WHAT YOU SHOULD DO: Quote the data exactly, first line to the line containing "Panel set 2: First", with no pictures.

AVAILABLE DATA:
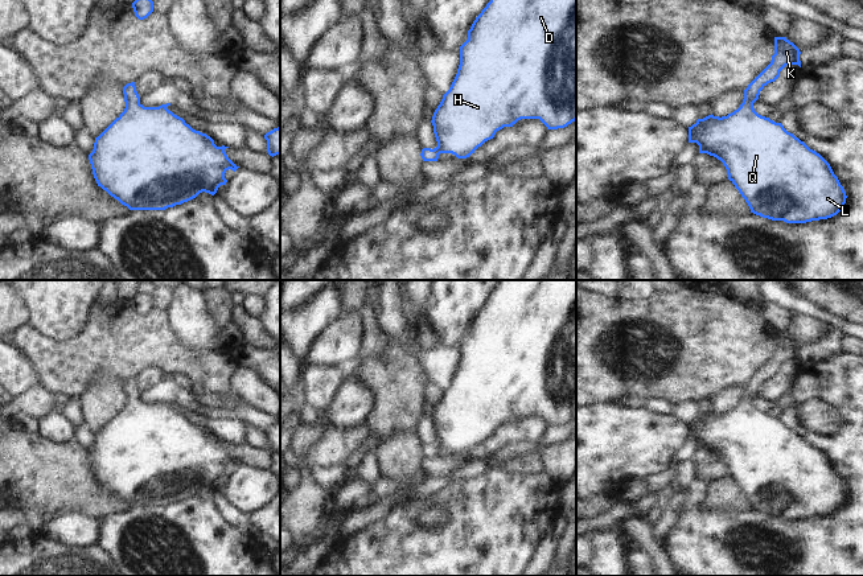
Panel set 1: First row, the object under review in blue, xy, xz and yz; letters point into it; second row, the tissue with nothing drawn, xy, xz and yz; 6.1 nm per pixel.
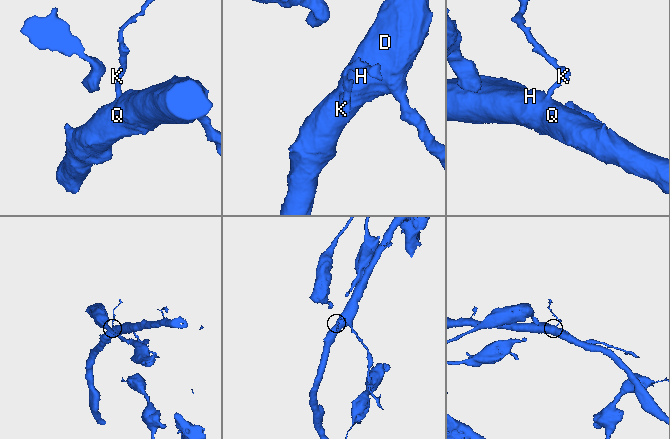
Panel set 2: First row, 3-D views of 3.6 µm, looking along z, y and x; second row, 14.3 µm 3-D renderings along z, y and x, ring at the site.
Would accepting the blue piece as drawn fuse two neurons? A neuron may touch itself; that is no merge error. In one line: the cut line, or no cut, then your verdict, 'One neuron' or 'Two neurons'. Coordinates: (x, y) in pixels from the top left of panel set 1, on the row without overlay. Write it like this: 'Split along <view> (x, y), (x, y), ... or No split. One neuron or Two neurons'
No split. One neuron

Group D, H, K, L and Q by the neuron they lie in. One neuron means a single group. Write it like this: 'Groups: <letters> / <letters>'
Groups: D H K L Q

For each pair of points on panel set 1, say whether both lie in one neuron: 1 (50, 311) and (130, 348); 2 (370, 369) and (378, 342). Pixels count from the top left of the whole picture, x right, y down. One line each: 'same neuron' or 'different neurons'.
1: different neurons
2: different neurons

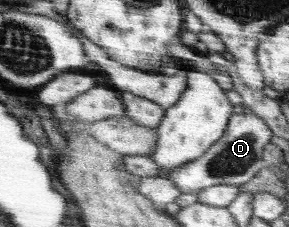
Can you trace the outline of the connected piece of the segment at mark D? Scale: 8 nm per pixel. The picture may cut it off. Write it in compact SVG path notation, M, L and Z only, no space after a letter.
M255 113L233 114L228 121L227 131L203 156L181 168L175 168L168 178L182 193L197 193L213 185L240 186L266 167L263 153L272 136L267 122Z

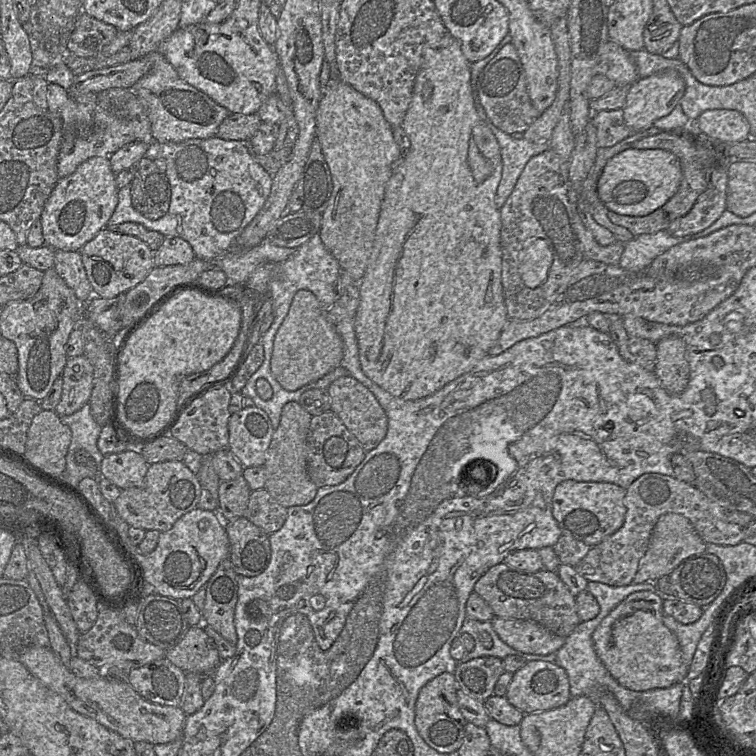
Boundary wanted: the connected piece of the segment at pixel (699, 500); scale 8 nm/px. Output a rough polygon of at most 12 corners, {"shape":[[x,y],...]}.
{"shape":[[660,473],[626,488],[623,525],[574,566],[587,581],[632,584],[665,513],[706,543],[745,528],[694,485]]}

TASK OUTPUT:
Panel set 1: First row, the object under review in blue, xy, xz and yz; letters point into it; second row, the tissue with nothing drawn, xy, xz and yz; 6.1 nm per pixel.
Panel set 2: First row, 3-D views of 3.6 µm, looking along z, y and x; second row, 14.3 µm 3-D renderings along z, y and x, ring at the site.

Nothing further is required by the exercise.